I've been musing on this one, still wondering why relatively low-power audio amplifiers need something like this when, in my limited experience, toroidal transformers in the 500-650VA range for stepper supplies seem to work happily without anything needed. Is it that inrush currents per se are not the issue with audio amplifiers; is it actually to avoid the switch-on thump which is annoying and potentially damaging to loudspeakers? I would guess that even a relatively high-power (domestic) audio amp is unlikely to be rated at much more than 300VA and unlikely to trip breakers or anything like that. Much larger transformers are likely to trip breakers at switch-on so might need special measures - although a suitable curve MCB might help?

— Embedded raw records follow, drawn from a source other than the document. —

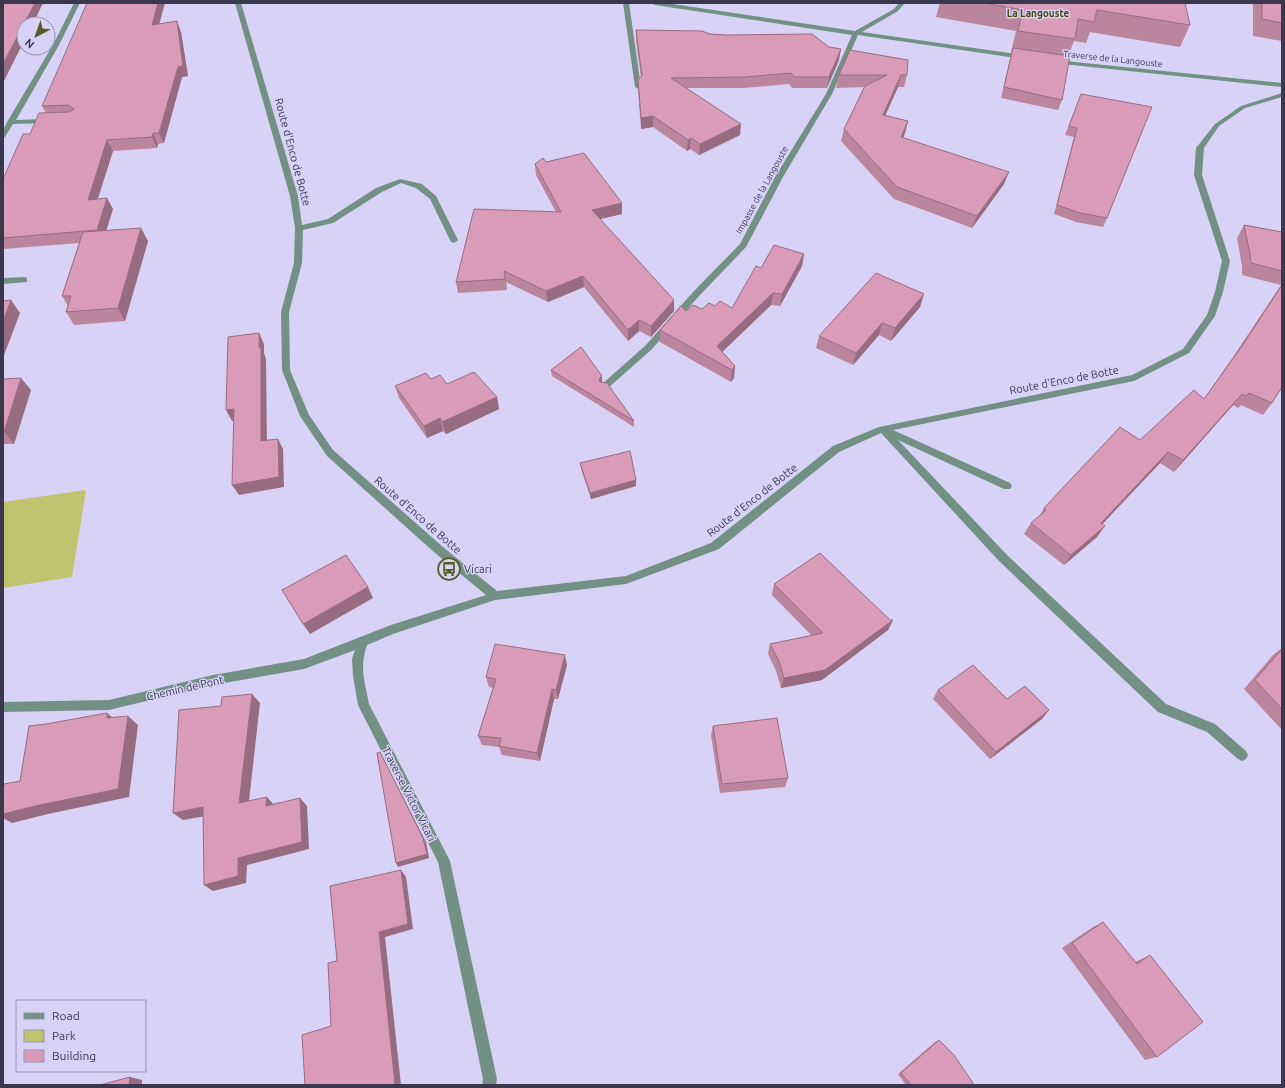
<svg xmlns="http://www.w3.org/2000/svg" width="1285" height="1088" viewBox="0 0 1285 1088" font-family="Ubuntu,sans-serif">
<rect width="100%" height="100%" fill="#d7d2f6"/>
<path fill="#c0c46f" d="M86,490l-14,87 -69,11v-86z"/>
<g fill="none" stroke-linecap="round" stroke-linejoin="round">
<path fill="#739085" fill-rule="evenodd" d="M74,3h6l-21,42 -43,75 32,-1 3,2 -3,2 -35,1 -8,13 -2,1v-8l4,-8 46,-77z
M235,3h6l57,193 4,29 26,-6 48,-31 24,-9 22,5 14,12 22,44 -4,3 -3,-1 -21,-43 -14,-11 -15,-5 -19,9 -49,31 -30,7 -1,33 -13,49 1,58 19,45 24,35 110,97 54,44 129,-15 85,-33 122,-97 46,-19 253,-52 51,-26 24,-34 8,-23 7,-31 -28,-86 2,-27 19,-24 26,-18 41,-13v4l-37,11 -26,18 -15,22 -2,27 28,86 -7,31 -8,24 -26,37 -55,28 -241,49 117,53 2,3 -2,3h-6l-106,-49 109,115 159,149 49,20 31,27 2,4 -2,4 -4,2 -4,-2 -31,-27 -49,-20 -159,-151 -118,-128 -42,19 -120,97 -93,35 -131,16 -102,34 -26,11c-8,23 -2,37 2,59l81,157 47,218 -1,6h-14l1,-6 -45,-217 -80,-157 -5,-29 -1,-17 3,-9 -51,19 -91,16 -104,25 -106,2v-10l106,-2 104,-25 91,-16 87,-34 95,-30 -51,-42 -108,-97 -27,-40 -18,-46 -1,-58 13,-49 1,-35 -5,-32z
M623,3h6l12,84 -3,2 -3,-2z
M652,3h14l189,28 39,-22 5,-6h6l-7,8 -36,21 161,23 3,2 -3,2 -165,-24 -26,59 -49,83 -37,70 -46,48 -49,55 -43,38h-6l-1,-2 1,-2 43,-38 49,-55 46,-47 35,-67 51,-83 26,-59 -197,-30z
M1055,60l227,23v4l-229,-24 -1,-1z
M24,277l3,1v4l-24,2v-6z"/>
</g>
<path fill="#bb859d" d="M940,3h245l5,22 -10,22 -90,-15 -4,11 -12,-2 -6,15 -6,44 -4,10 -57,-12 9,-39 2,-7h-1l5,-21 -80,-14z
M1253,3h29v38l-29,-5z
M159,24l22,8 7,44 -6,1 -18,66 -6,1 -1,4 -44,3 -16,48 16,10 -7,21 42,11 -23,80 -51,4 -8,-13 2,-6 -6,-10 17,-53 -76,6v-70l27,-45 16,-21 -4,-7z
M636,30l74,4 129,26 -12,28h-35l-3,-4 -45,4h-57l53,47 -41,20 -9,-6 -3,2 -34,-24 -12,2 -3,-39v-11l3,-2 -5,-36z
M839,75h68l-3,12h-6l-13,29 23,5 -3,12 -2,5 101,46 -32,44 -78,-29 -53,-58 3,-12 20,-42 -28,1z
M1081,94l26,124 -4,9 -27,-5 -22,-8 20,-77 -9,-2z
M546,162l76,52 -22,5 74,92 -23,26 -12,-6 -11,10 -44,-54 -36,15 -42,-20 1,8 -49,3 -2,-11 100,-70 -20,-37 -1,-11z
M1244,225l38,7v155l-10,16 -9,12 -22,-10 -3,3 -5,-3 -59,67 -14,-9 -58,61 -5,13 -33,28 -40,-31 7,-11 8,-6 5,-9 96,-68 64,-41 29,-42 48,-72 -39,-10v-9l-5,-28z
M804,254l-2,12 -22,40 -9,-1 -49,47 13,14 -1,12 -3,4 -71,-40v-12l26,-19 16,-2 13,-3 17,2 29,-40z
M920,307l-29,34 -12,-6 -26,30 -37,-17 3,-12z
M551,370l51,6v6l32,39v6l-82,-51z
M3,379l28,11 -17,54h-11z
M431,379l66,18 2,12 -53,25 -3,-3 -16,7 -28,-40 -4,-12z
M580,463l56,17v6l-45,13 -10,-30z
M774,584l116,36h3l-5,10 -66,50 -41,8 -5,-17 -8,-17 2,-10 42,-8 -40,-41z
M1282,648v82l-38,-41 29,-34z
M567,665l-9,34h-4l-14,62 -38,-6 -3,-8 -17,-2 -4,-9 15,-48 -4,-1 -3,-10z
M938,690l69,9 42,11 -7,9 -52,40 -57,-60z
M713,726l75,52 -3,9 -65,6 -9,-58z
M1103,922l32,40 15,-7 7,102 -12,3 -83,-112 31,-21z
M939,1040l32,45h-65l-8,-11 37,-32z"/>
<path fill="#986c80" d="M35,3h8l-10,21h-9v17l-21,42v-19z
M158,3h7l-9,33 -4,-11z
M177,21l4,11 7,44 -6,1 -18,66 -5,-10 19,-66z
M841,49l-2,11 -12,28 2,-11z
M901,75l-3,12 -18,40 3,-12z
M653,116v11l-12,2v-11z
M908,121l-3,12 -7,16 3,-12z
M741,124l-1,11 -41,20 1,-11z
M153,133l5,11 -1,4 -5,-11z
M691,138l-1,11 -3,2 1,-11z
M107,140l6,11 -19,60 -6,-11z
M1009,172l-5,12 -32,44 5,-12z
M107,198l6,11 -10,32 -6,-11z
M622,203v11l-30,7v-11z
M141,228l7,13 -23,80 -7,-13z
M804,254l-2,12 -22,40 2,-12z
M504,271l2,11 1,8 -2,-11z
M583,276l1,11 -36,15 -2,-11z
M773,293l-2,12 -55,53 1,-12z
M924,294l-4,13 -29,34 4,-13z
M11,300l9,13 -17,45v-37z
M674,300v11l-23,26v-11z
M639,320v11l-11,10v-11z
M882,323l-3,12 -26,30 3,-12z
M259,333l5,11v9l2,6 1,93 -6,-11z
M735,366l-1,12 -3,4 1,-12z
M602,376v6l-2,3 -1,-6z
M21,378l10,12 -17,54 -10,-12z
M1242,394l-9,11 -59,67 9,-12z
M497,397l2,12 -53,25 -4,-12z
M234,409l6,11 -8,1 -6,-11z
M440,418l3,13 -16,7 -3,-12z
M278,439l5,10 1,38 -45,8 -7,-10z
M1168,452l-8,11 -67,71 8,-11z
M636,480v6l-45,13 -1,-6z
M1105,526l-8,11 -33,28 7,-10z
M368,587l5,11 -63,36 -7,-10z
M893,620l-5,10 -66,50 -41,8 3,-10z
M565,655l2,10 -9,34 -2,-9z
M552,689l2,10 -14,62 -3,-8z
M252,694l8,9 -12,107 -9,-7z
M1049,710l-7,9 -52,40 6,-7z
M107,713l11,9 -11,-4z
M128,716l10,9 -9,72 -81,17 -36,9 -9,-5v-4z
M380,752l46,90 3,16 -31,9 -2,-4z
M267,797l7,8 -8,1z
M300,798l7,8 2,43 -62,16 -1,18 -33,8 -9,-6 34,-27z
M203,807l9,8 -29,5 -10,-7z
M401,870l5,7 7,52 -28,8 16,148h-10l-12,-153z
M130,1077l12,3v5h-13z"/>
<path fill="#d99bb7" stroke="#986c80" d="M3,3h32l-32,61z
M87,3h71l-6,22 25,-4 6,45 -5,1 -19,66h-6l-1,4 -45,3 -19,60 19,-2 -10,32 -94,8v-59l20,-45h7l9,-21 30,-1 5,-3 -5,-4 -27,1z
M984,3h201l5,22 -93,-15 -3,12 -16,-3 -3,20 -57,-8 5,-21z
M1262,3h20v20l-20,-4z
M636,30l66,1 8,3 17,1 85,-1 17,13 12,2 -12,28h-35l-3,-4 -46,4 -74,1 70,46 -41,20 -9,-6 -3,2 -35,-24 -12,2 -3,-39 4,-3z
M1013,48l57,8 -8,44 -58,-13z
M850,50l58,10 -1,15h-6l-18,40 25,6 -7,16 108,35 -32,44 -80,-29 -53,-58 21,-43 22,-11h-48z
M1081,94l71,13 -45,111 -27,-5 -23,-8 20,-77 -8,-2z
M584,153l38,50 -30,7 82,90 -23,26 -12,-6 -11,10 -45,-54 -37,15 -42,-20 1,8 -49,3 18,-73 87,3 -26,-48 8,-6 3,4z
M1244,225l38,7v39l-31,-8 -1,-9z
M141,228l-23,80 -52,4 5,-16h-9l21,-64z
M774,245l30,9 -22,40 -9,-1 -56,53 18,20 -3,4 -72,-40 21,-24 5,5 7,-6 9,4 7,-6 6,3 5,-5 12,7 24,-42 5,2z
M876,273l48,21 -29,34 -13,-5 -26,30 -37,-17z
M1282,285v102l-10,16 -23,-10 -2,3 -5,-2 -59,66 -15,-8 -67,71 4,3 -34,29 -40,-32 15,-13 -2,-2 76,-81 20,13 54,-50 10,9 38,-53z
M11,300l-8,21v-20z
M259,333v15h2v93l17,-2 1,38 -47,8 2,-76 -8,1 2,-73z
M581,347l21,29 -3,3 1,3 7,1 27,38 -83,-51z
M474,372l23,25 -55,25 -2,-4 -16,8 -29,-40 31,-13 5,6 9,-4 7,9z
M21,378l-17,54h-1v-53z
M630,451l6,29 -46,13 -10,-30z
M820,553l70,67h3l-68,50 -41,8 -5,-17 -9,-17 53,-11 -49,-49z
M346,555l22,32 -65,37 -21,-34z
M495,644l70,11 -9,35 -4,-1 -15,64 -38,-7 2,-8 -23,-2 18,-57 -10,-2z
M1282,649v60l-27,-29z
M973,665l34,34 18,-13 24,24 -53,42 -58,-62z
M252,694l-13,109 28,-6 -1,9 34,-8 2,44 -64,16v18l-34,9 -1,-78 -30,6 6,-103 42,-4 1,-9z
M107,713v5l21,-2 -10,73 -83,17 -32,8v-24l1,-6 16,-3 9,-55 17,-2z
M777,718l11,60 -66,6 -9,-58z
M380,752l43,86 4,16 -31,9 -19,-110z
M401,870l7,54 -29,8 16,152 -4,1h-76v-1l-3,1h-7l-3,-50 29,-9 -3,-63 9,-2 -7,-75z
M1103,922l34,42 13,-9 53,67 -46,35 -85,-114z
M939,1040l15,15 19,28 -2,2h-60l-10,-12z
M130,1077l-1,8h-29z"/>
<defs>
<g id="bus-ring" transform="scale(1.15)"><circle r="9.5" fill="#d7d2f6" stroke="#585a27" stroke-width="1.5"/><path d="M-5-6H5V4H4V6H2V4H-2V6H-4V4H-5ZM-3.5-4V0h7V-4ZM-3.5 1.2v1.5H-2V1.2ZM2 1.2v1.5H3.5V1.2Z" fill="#585a27"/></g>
</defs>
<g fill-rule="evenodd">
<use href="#bus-ring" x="449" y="569"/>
</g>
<g text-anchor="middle" stroke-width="3" stroke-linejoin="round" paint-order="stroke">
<g font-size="9" fill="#3b374f" stroke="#d7d2f6">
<text transform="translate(1113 59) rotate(6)" y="3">Traverse de la Langouste</text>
<text transform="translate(762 190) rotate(-61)" y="3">Impasse de la Langouste</text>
</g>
<g font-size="10" font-weight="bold" fill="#464808" stroke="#d7d2f6">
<text x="1038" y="17">La Langouste</text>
</g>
<g font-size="11" fill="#3b374f" stroke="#d7d2f6">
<text transform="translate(293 152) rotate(75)" y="4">Route d'Enco de Botte</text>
<text transform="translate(1064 380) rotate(-11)" y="4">Route d'Enco de Botte</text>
<text transform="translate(752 500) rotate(-38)" y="4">Route d'Enco de Botte</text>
<text transform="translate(418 515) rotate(41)" y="4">Route d'Enco de Botte</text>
<text transform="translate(185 688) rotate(-13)" y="4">Chemin de Pont</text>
<text transform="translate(409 794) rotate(63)" y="4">Traverse Victor Vicari</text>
</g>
<g font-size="11" fill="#3b374f" stroke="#d7d2f6" text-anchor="start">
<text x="464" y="573">Vicari</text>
</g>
</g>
<rect width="1285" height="1088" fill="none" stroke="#3b374f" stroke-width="8"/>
<rect x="16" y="1000" width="130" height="72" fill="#d7d2f6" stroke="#9994b3"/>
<rect x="24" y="1013" width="20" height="6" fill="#739085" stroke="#9994b3"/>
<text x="52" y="1020" font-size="12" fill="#3b374f">Road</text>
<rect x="24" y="1030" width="20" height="12" fill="#c0c46f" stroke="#9994b3"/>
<text x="52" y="1040" font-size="12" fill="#3b374f">Park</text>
<rect x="24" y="1050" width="20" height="12" fill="#d99bb7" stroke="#9994b3"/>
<text x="52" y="1060" font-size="12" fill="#3b374f">Building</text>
<g transform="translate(36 36) rotate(221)"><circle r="19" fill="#d7d2f6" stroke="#9994b3"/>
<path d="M0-3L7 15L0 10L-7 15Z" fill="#585a27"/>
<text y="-6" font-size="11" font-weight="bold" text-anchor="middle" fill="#3b374f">N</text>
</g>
</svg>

Muzzer - happy with your explanation of saturation effects. Vague memories of B-H hysteresis curves seen through closed eyelids while the world's most boring lecturer copied his yellowing notes to the white board... However, I have no feel for the magnitude of these effects so bow to your more specialised knowledge. Clearly there are several factors at play including smoothing capacitance, transformer primary resistance, and so on, but I wasn't aware of core saturation effects. What I can say, and maybe this is directly relevant is that this last weekend I installed a 500VA toroidal transformer in my newly-acquired CNC lathe, with each 50V secondary directly connected to a stepper driver rated at 60V AC/80V DC. I assume that the driver contains whatever smoothing capacitance the designer thought it needed. While testing since then I have probably switched that thing on and off dozens of times a day and nothing has gone pop yet! I expect to spend more time making sure E-stop mechanisms are in place than I shall about inrush limiting, but that's my personal view. We all plough our own furrow!